Firstly, (observational) data related to the environment, the climate system and greenhouse gases are of great global importance, both scientifically and “politically”. As such, they are subject to intense scrutiny from many interested parties. It is therefore essential that trust, transparency and verifiability are maintained throughout the entire data lifecycle. Methods for unambiguous identification of the data objects and related metadata must be combined with tools to check authenticity and fixity. At the same time, a consistent application of PIDs also offers solid support for proper data citation, which is a prerequisite for ensuring reproducibility (both of (RI-internal) work flows and in the scientific research process). In addition, citability facilitates the tracing of data usage, (evaluation of bibliometric statistics), and ensures consistent assignment of credit to data producers down to individuals (observation station personnel, thematic center experts, data curators, etc.)
Secondly, much of ICOS data consist of time series of e.g., atmospheric, ecosystem-related and meteorological variables, some of which are evaluated from measurements using complex algorithms. In some senses, the time series are open-ended - new data are continuously added as time progresses, which adds a dynamic aspect to the data. In addition as the scientific understanding of exchange processes between the Earth’s surface and the atmosphere deepens, new analysis methods become available, necessitating re-evaluations of existing sensor data. Together, these circumstances make a strong case for storing ICOS data in database structures that contain both the latest and previous sets of values for each parameter - and therefore may be considered as fully versionable.
Thirdly, an efficient cataloguing service, allowing searches both for datasets and their contents, is a pre-requisite for the functionalities of the ICOS data center.
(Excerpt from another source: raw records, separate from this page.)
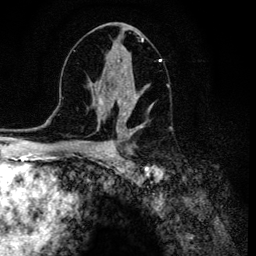
Breast MRI (dynamic contrast-enhanced), one axial slice. Position 69 of 134 along the scan axis. Cropped to one breast. Dynamic contrast-enhanced series, time point 2 of 6 at this slice position (early post-contrast). 3 T. TE 4.2 ms, TR 8.6 ms. 256 × 256 image matrix, field of view 160 × 160 mm. Female patient.
Structures marked on this image (semi-automatically segmented with operator editing):
- enhancing-tissue mask used for the functional tumour volume (all voxels passing the contrast-enhancement thresholds inside the analysis volume; usually the tumour): bounding box [x1, y1, x2, y2] px = [107, 56, 161, 120]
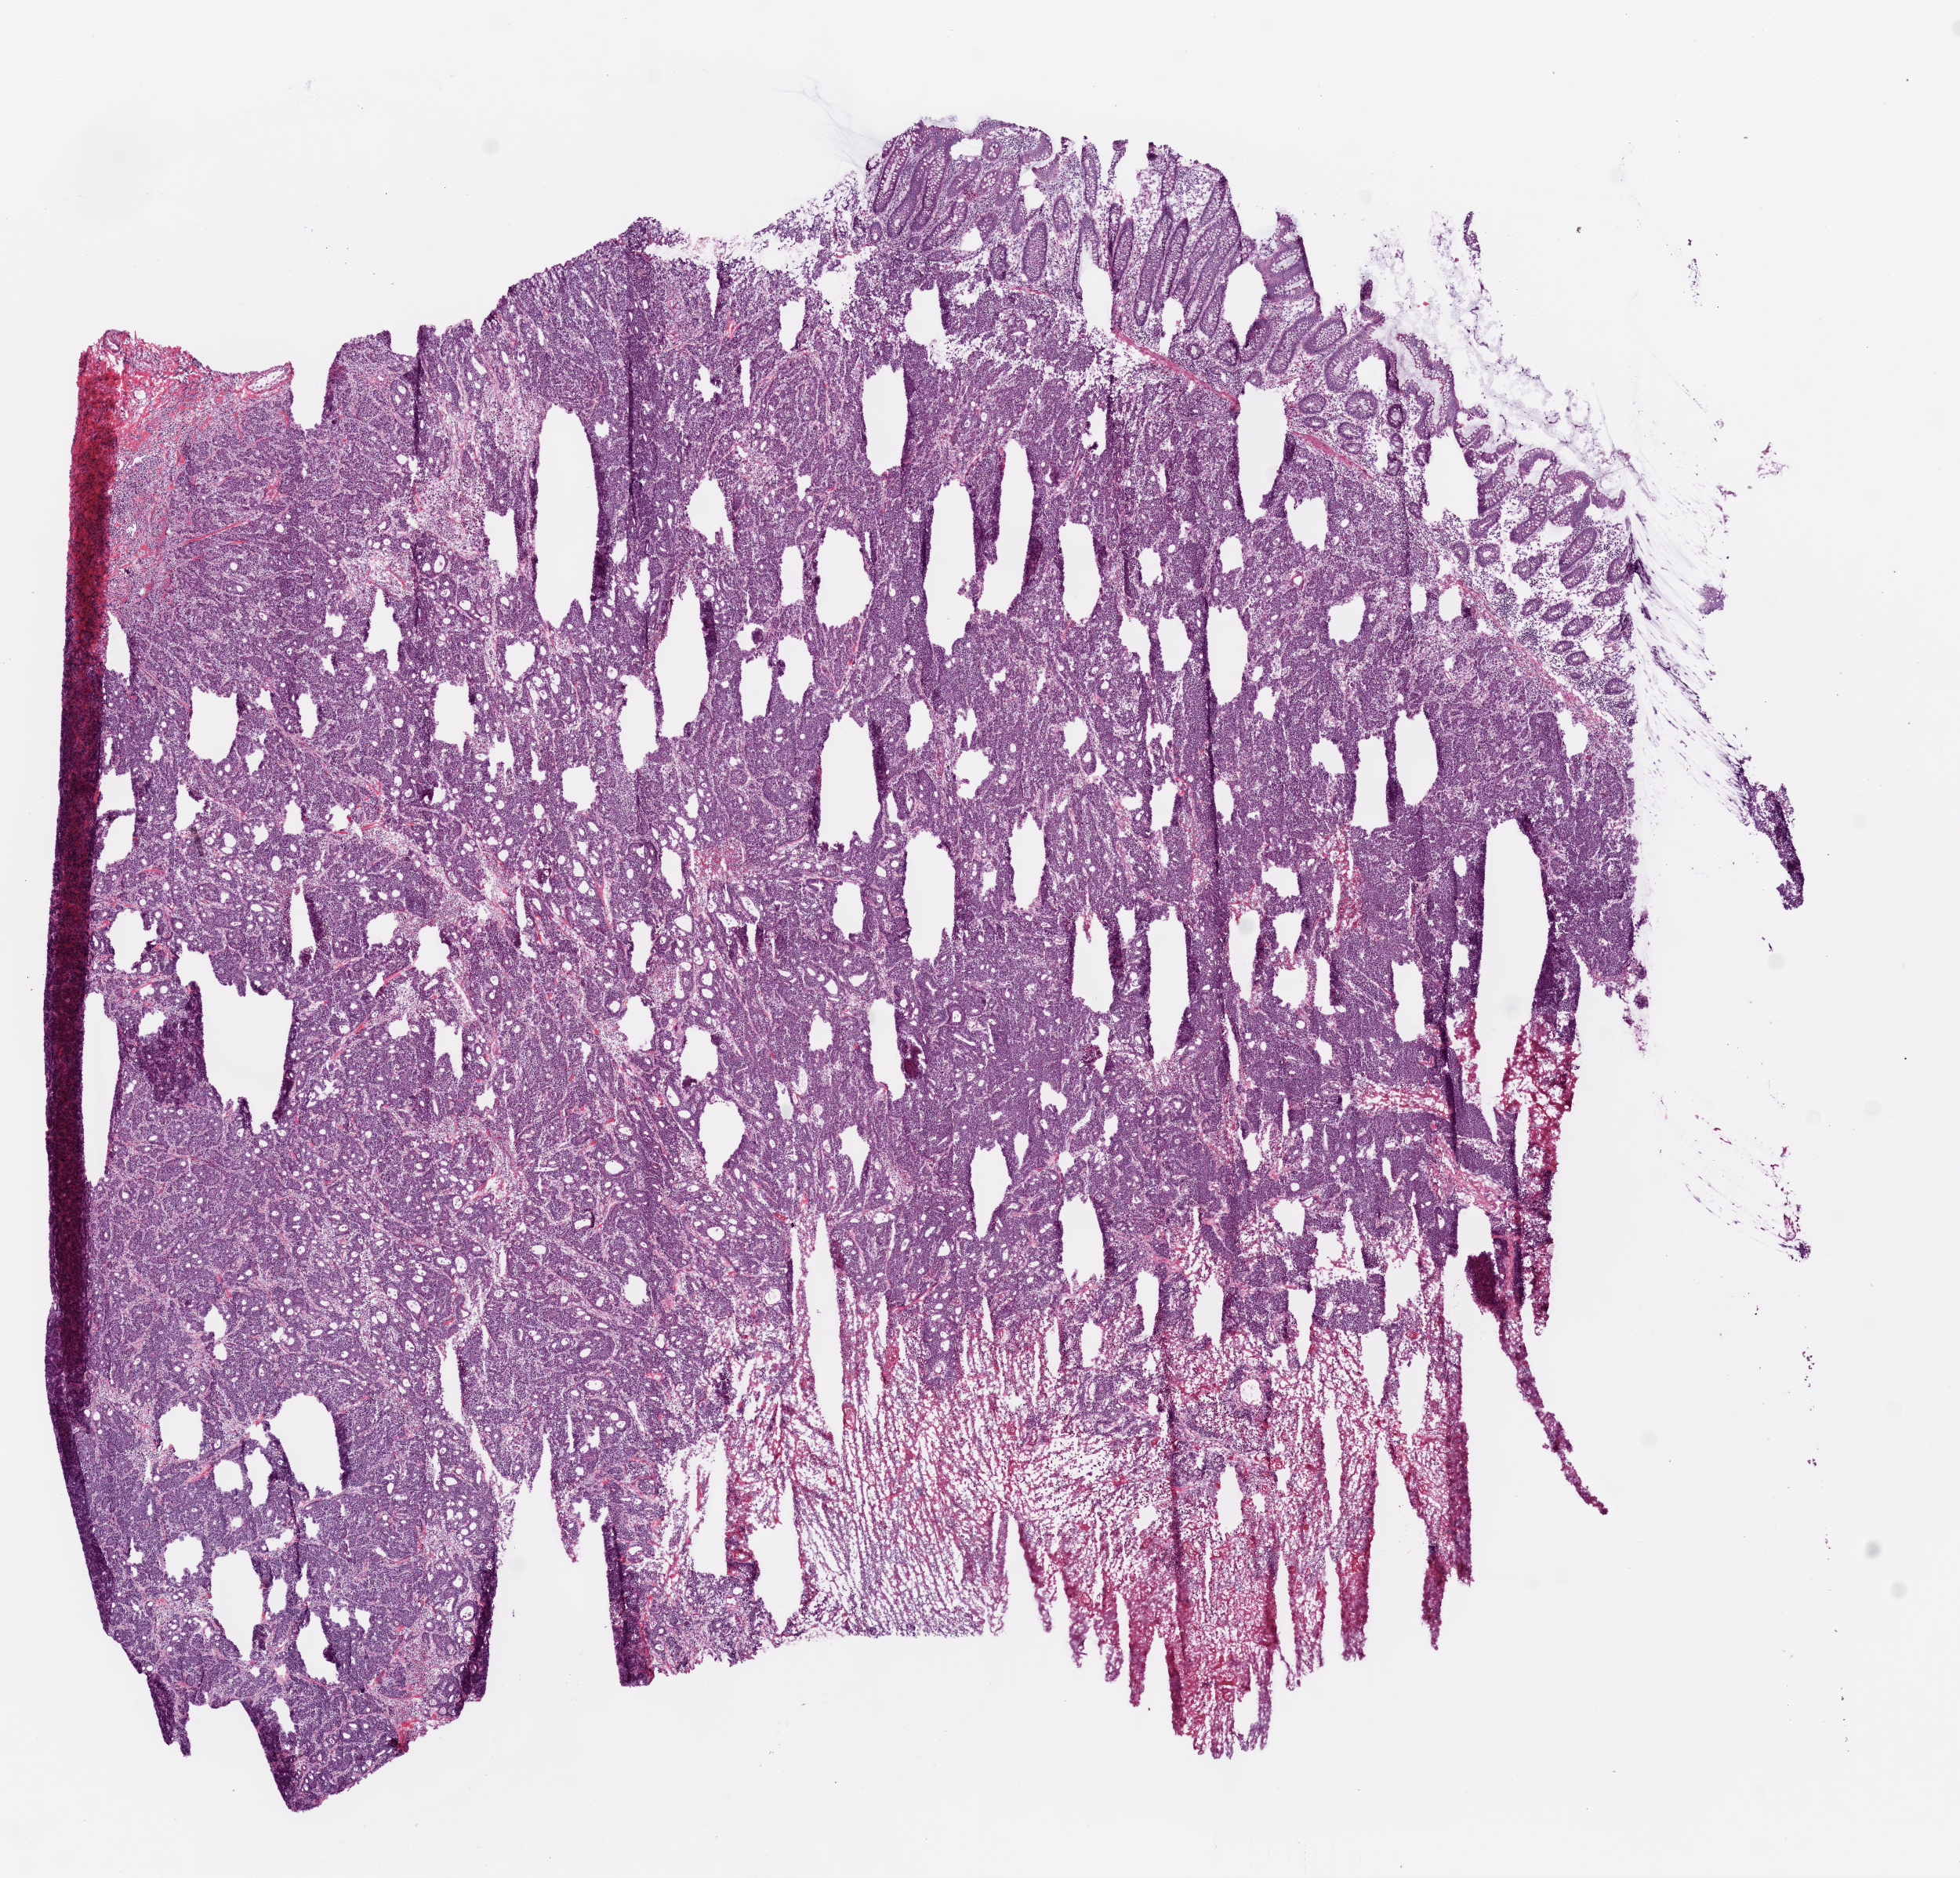
Whole-slide histology image, Hematoxylin and eosin (H&E) stained — a low-resolution overview of the entire scanned area, about 10.0 x 9.6 mm (acquisition: 20x scan), frozen section from the bottom of the tissue portion, primary tumour sample from the colon. Patient sex: female. Composition of this section per pathologist review: tumour cells 85%, tumour nuclei 90%, normal cells 2%, stromal cells 8%, necrosis 5%.
- TNM: T3 N1 M0
- pathologic diagnosis: Adenocarcinoma, NOS
- AJCC pathologic stage: III (5th edition)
Users must be able to locate and pin-point the data of interest to them, obtain and view all relevant metadata, visualize the data values and of course download it. Access to complete and relevant metadata, including provenance tracking, will be central to most, thus requiring comprehensive curation.
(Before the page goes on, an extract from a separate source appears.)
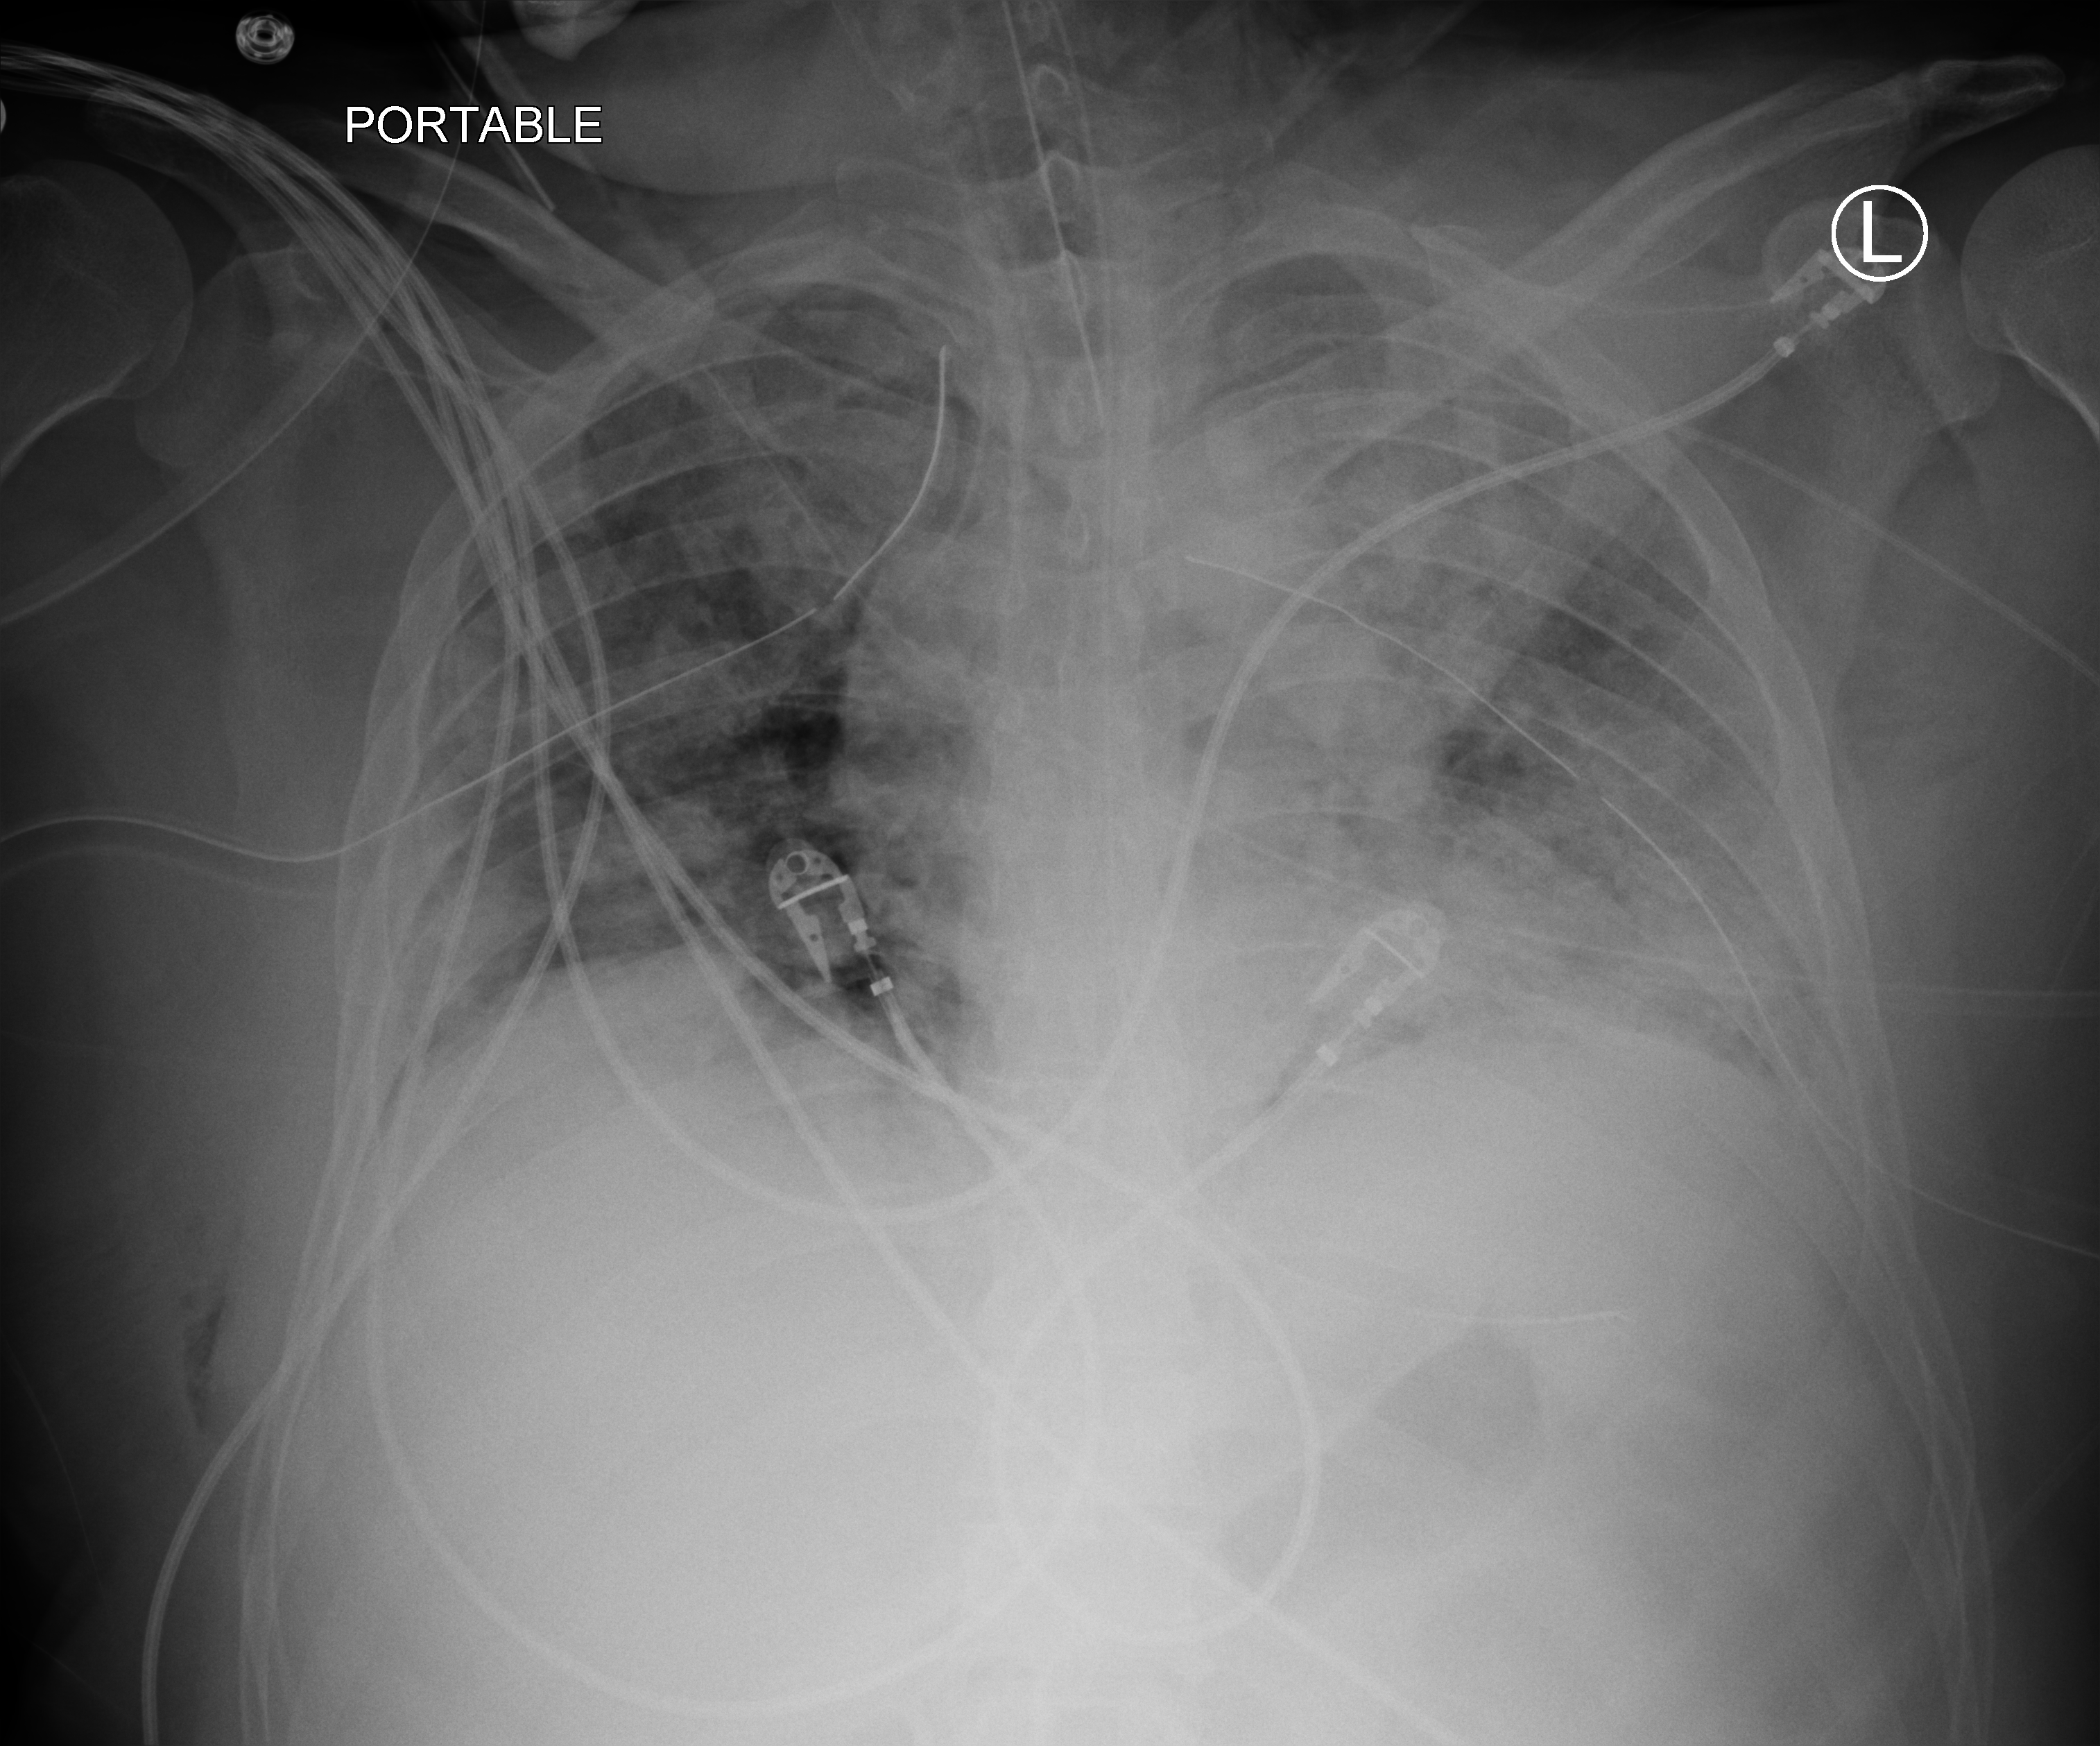
Bedside chest radiograph (computed radiography); anteroposterior (AP) projection. Male patient hospitalised with COVID-19, age 18–59 years.
Admission-level facts for this patient (not findings on this image; timing relative to this image not recorded):
- diabetes (admission record): yes
- admitted to intensive care during this hospital stay: yes
- mechanically ventilated during this hospital stay: yes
Fourth, to ensure long-term sustainable access to ICOS data, the RI intends to set up and operate its own community data repository. The design of this ICOS Repository will be based on the Open Archival Information System (OAIS) reference model. In OAIS terms, the repository functionality will include most of the main functions of a data archive: Ingestion, Management and Access, as well as relevant parts of the Administration, Preservation Planning and Management layers. The only function that is envisaged to be (partly) outsourced is the long-term archival storage, which is foreseen to take place at an external trusted data center operating the EUDAT B2SAFE service. The intention is to apply for Data Seal of Approval (DSA) status for the ICOS repository.
Central to all these is the ability of the RI to operate a comprehensive and continuously updated metadata database that describes all ICOS data objects - including sensor data, aggregated data products, observation station information and measurement protocols. This database will be the backbone of the ICOS cataloguing service, serving the data discovery functionalities of the Carbon Portal, and supporting the long-term repository archiving. The data object metadata database (DOMDB) design must be flexible in order to both handle (merge) the various ICOS-internal metadata schemas, as well as allowing efficient interfacing with other data portals and cataloguing services.